En la finca de Carral (La Coruña) vive desde 2007 un cerdo de nombre Quinín. Le perdonaron la vida en 2007 y, desde entonces, lleva ocho años dándose la vida cerda. Fue indultado gracias a la iniciativa de D. Antonio Caramés que lo adquirió en la feria de Senande-Muxía cuando estaba a punto de licenciarse en chorizo, morcilla, jamón y otros nutrientes tan dañinos para las estadísticas de la Organización Mundial de la Salud. Imagino que Quinín no fue consciente de su suerte, ajeno al ruido afilado de los cuchillos, pero no ha desaprovechado los días de regalo para engordar a gusto. ¡Pesa casi 300 Kg.! El granjero que lo cuida comentaba hace unos días en Radio Nacional que Quinín campa a sus anchas por su finca de más de 4.000 metros cuadrados, que hace sus necesidades en un lugar aparte de limpio que es, y que come todo aquello que le traen las gentes del pueblo. Sobre todo pasteles. Le encantan los pasteles.

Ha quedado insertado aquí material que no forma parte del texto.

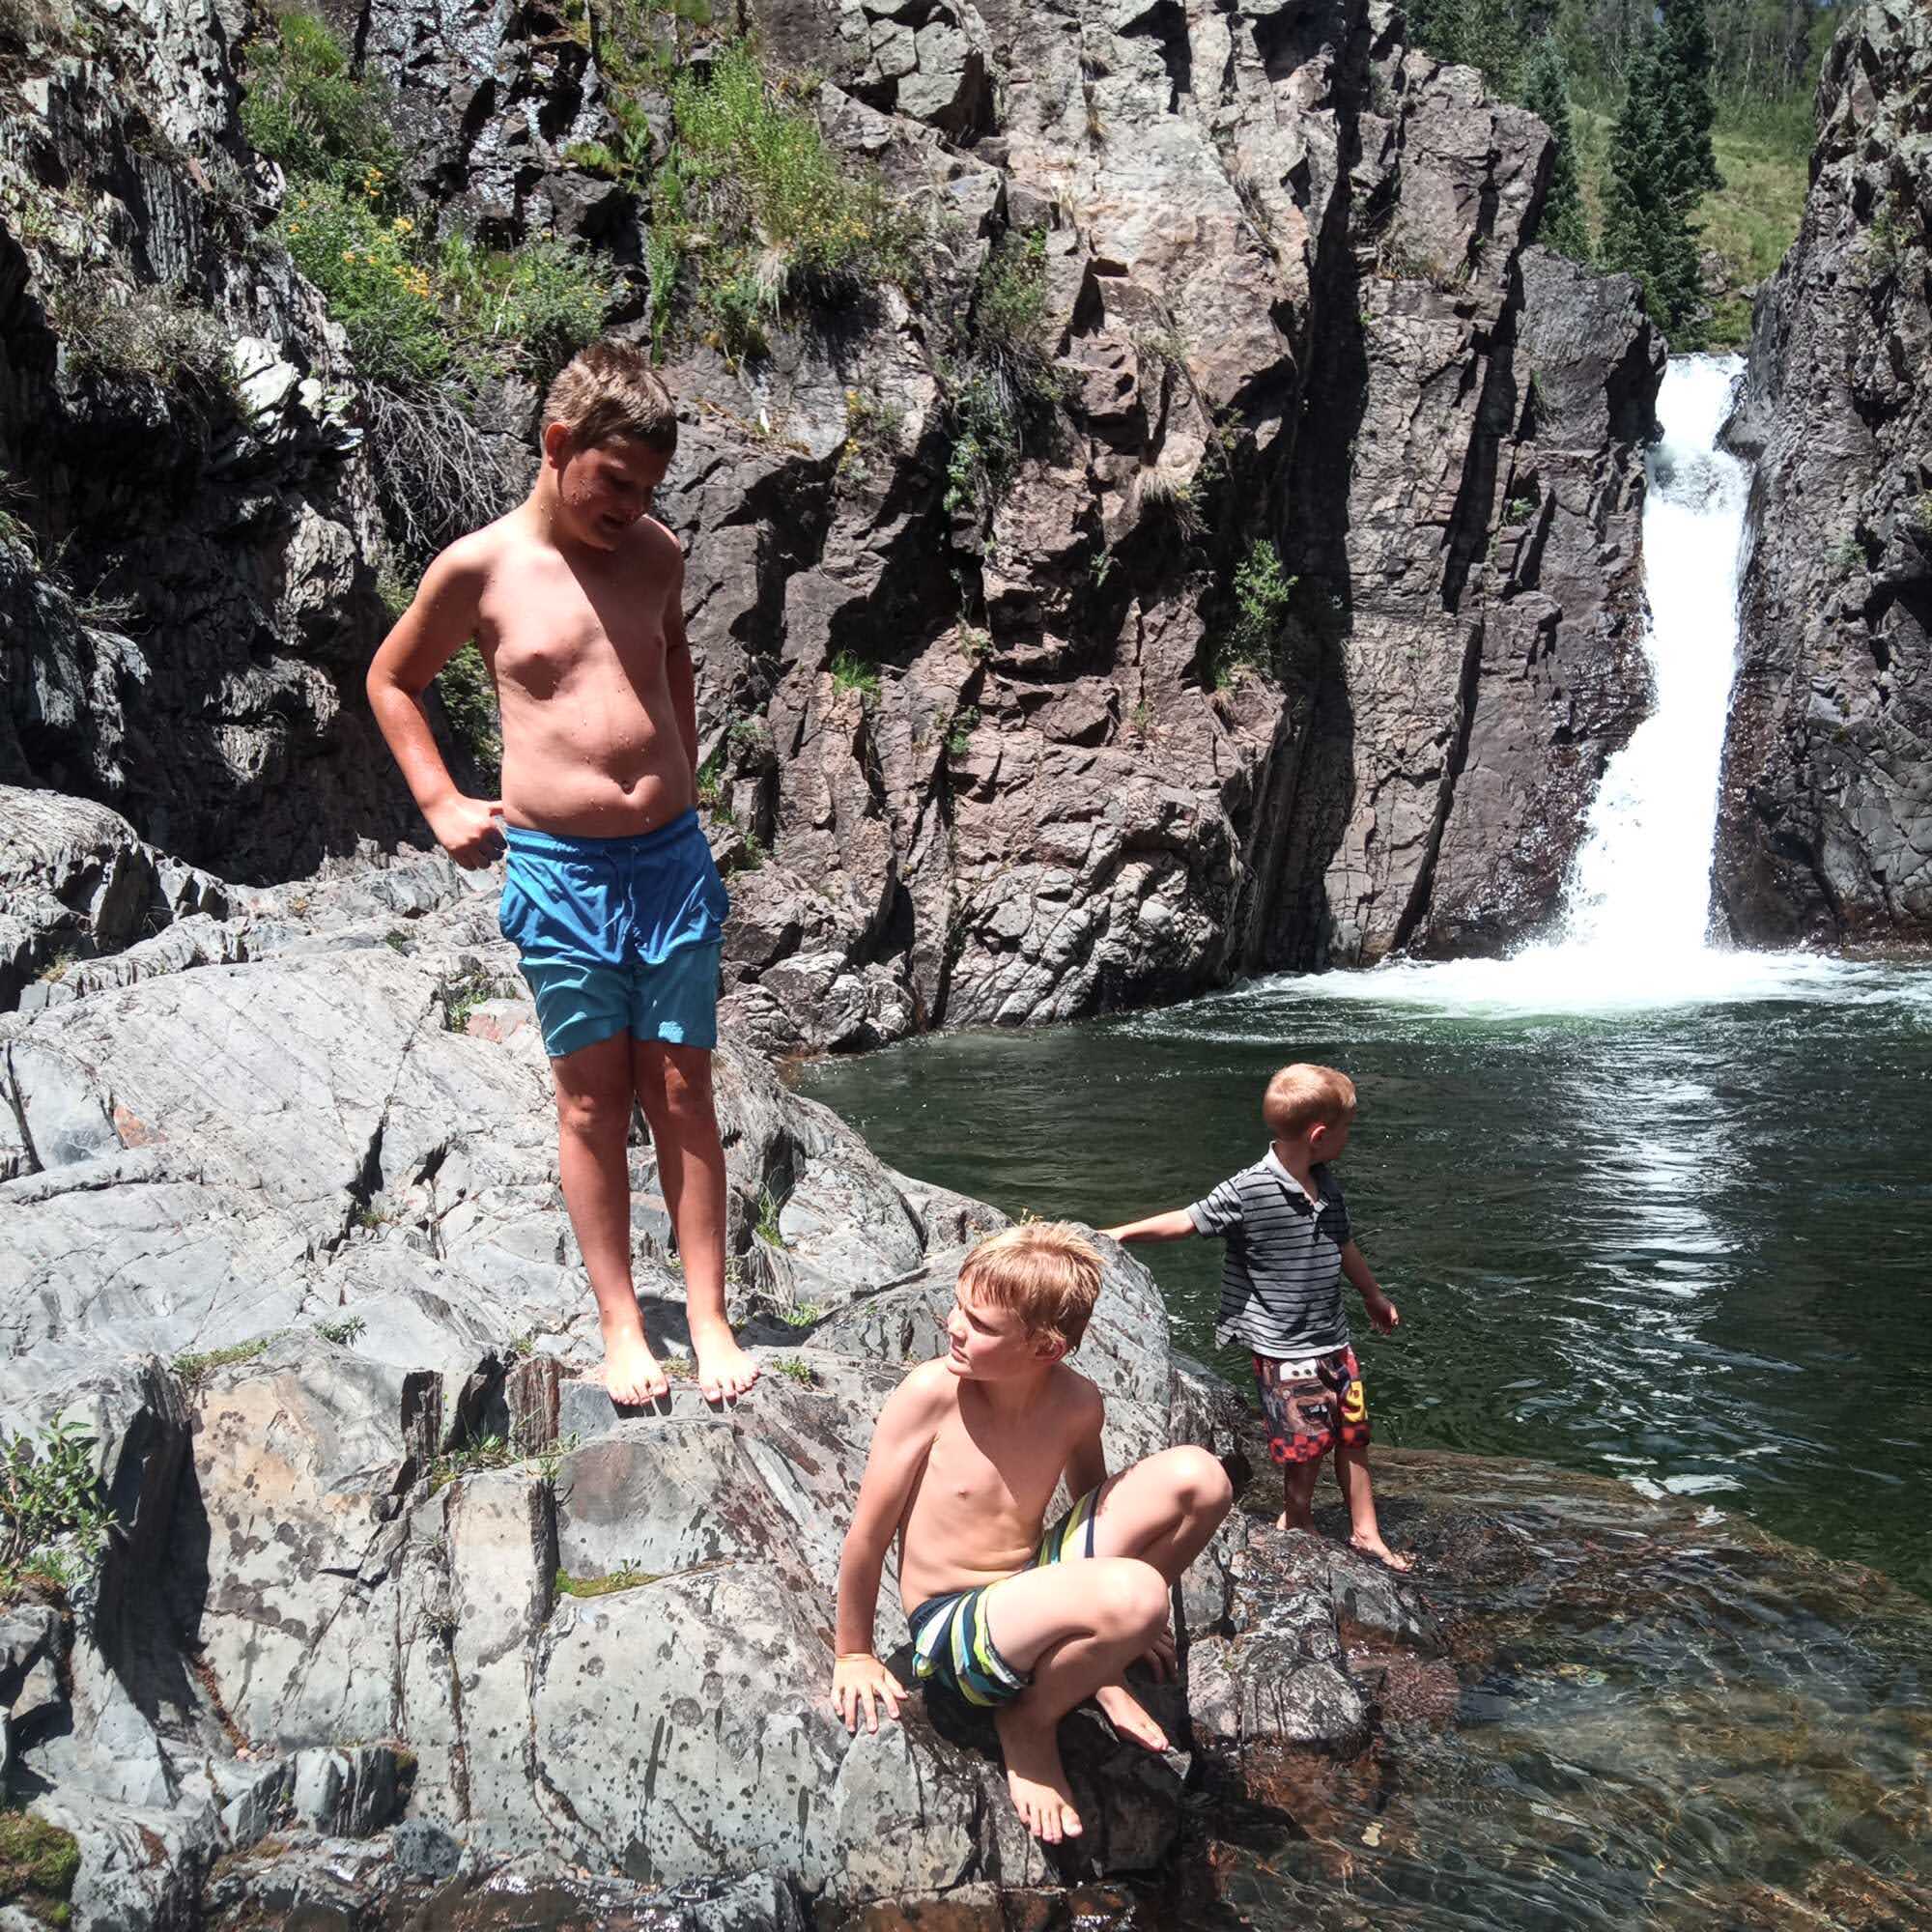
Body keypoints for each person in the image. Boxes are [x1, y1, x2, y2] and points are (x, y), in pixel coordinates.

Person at [365, 339, 758, 1407]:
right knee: (591, 1099)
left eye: (648, 490)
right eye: (614, 481)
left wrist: (682, 771)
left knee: (682, 1086)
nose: (631, 507)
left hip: (670, 860)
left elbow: (669, 654)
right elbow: (392, 679)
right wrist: (441, 800)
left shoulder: (657, 553)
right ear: (557, 444)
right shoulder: (480, 569)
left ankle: (709, 1318)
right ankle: (623, 1326)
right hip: (561, 870)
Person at [831, 1223, 1234, 1845]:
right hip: (955, 1627)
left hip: (1027, 1585)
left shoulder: (1077, 1404)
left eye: (980, 1324)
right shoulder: (932, 1395)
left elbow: (1097, 1505)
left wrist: (1113, 1638)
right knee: (1139, 1597)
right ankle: (1030, 1721)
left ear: (1046, 1348)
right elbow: (867, 1535)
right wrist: (853, 1653)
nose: (953, 1326)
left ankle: (1094, 1666)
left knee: (1202, 1479)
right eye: (958, 1307)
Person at [1101, 1063, 1410, 1571]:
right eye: (1347, 1129)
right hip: (1284, 1349)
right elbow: (1189, 1220)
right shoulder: (1249, 1189)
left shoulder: (1327, 1185)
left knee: (1353, 1434)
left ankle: (1365, 1531)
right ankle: (1298, 1522)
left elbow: (1344, 1244)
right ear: (1318, 1135)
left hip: (1333, 1339)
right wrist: (1121, 1233)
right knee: (1303, 1446)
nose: (1349, 1138)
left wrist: (1373, 1295)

En la antigua Roma, algunos tribunos premiaban los servicios de un esclavo, ya fuera por afecto, por los méritos que le prestaba o por la buena voluntad del propietario, liberándolo de la esclavitud. Era un proceso denominado manumisión. Los esclavos manumitidos pasaban a llamarse libertos e incluso podían llegar a ser ciudadanos de pleno derecho.

En España, país tolerante, descendiente del Imperio Romano, y heredero de sus leyes, nos hemos tomado muy en serio la antigua facultad de manumitir y, de vez en cuando, indultamos a cerdos como Quinín. Personajes que suelen aprovecharse de su suerte nutriéndose de la comida del pueblo que les alimenta. Y como Quinín, hacen sus necesidades en lugares ocultos y campan a sus anchas por la gran extensión del Estado sin algualcil que les moleste. Me pregunto qué diferencia a los cerdos indultados de aquellos que somos carne de embutido. ¿Será la facilidad de engatusar a un electorado ávido de buenas acciones?, ¿o quizá la habilidad quiromántica de cobrar comisiones sin despertar sospechas? O puede que la virtud de contabilizar apuntes con jugo de patata, como instruía el libro de aprendiz de espía que custodiábamos celosamente en la infancia. Mientras lo averiguo, ellos siguen engordando sin parar acumulando los kilos en Suiza.

Buena vida es la del cerdo Quinín, cuyo giro insospechado le hizo desviarse hacia prados de abundancia sin límite. La próxima Navidad no voy a comer jamón, y no porque lo aconseje la OMS, sino porque cuando esté cortando finísimas lonchas de ese manjar, no podré quitarme de la cabeza al inocente propietario que no tuvo la suerte de estar en el juzgado pertinente.

Comeré pavo. Es más digestivo. En eso, los americanos son más prácticos. Indultan un pavo el día de Acción de Gracias. Me parece más discreto. Los pavos son más sigilosos y pasan desapercibidos. Sobre todo cuando han dejado el cargo de presidente.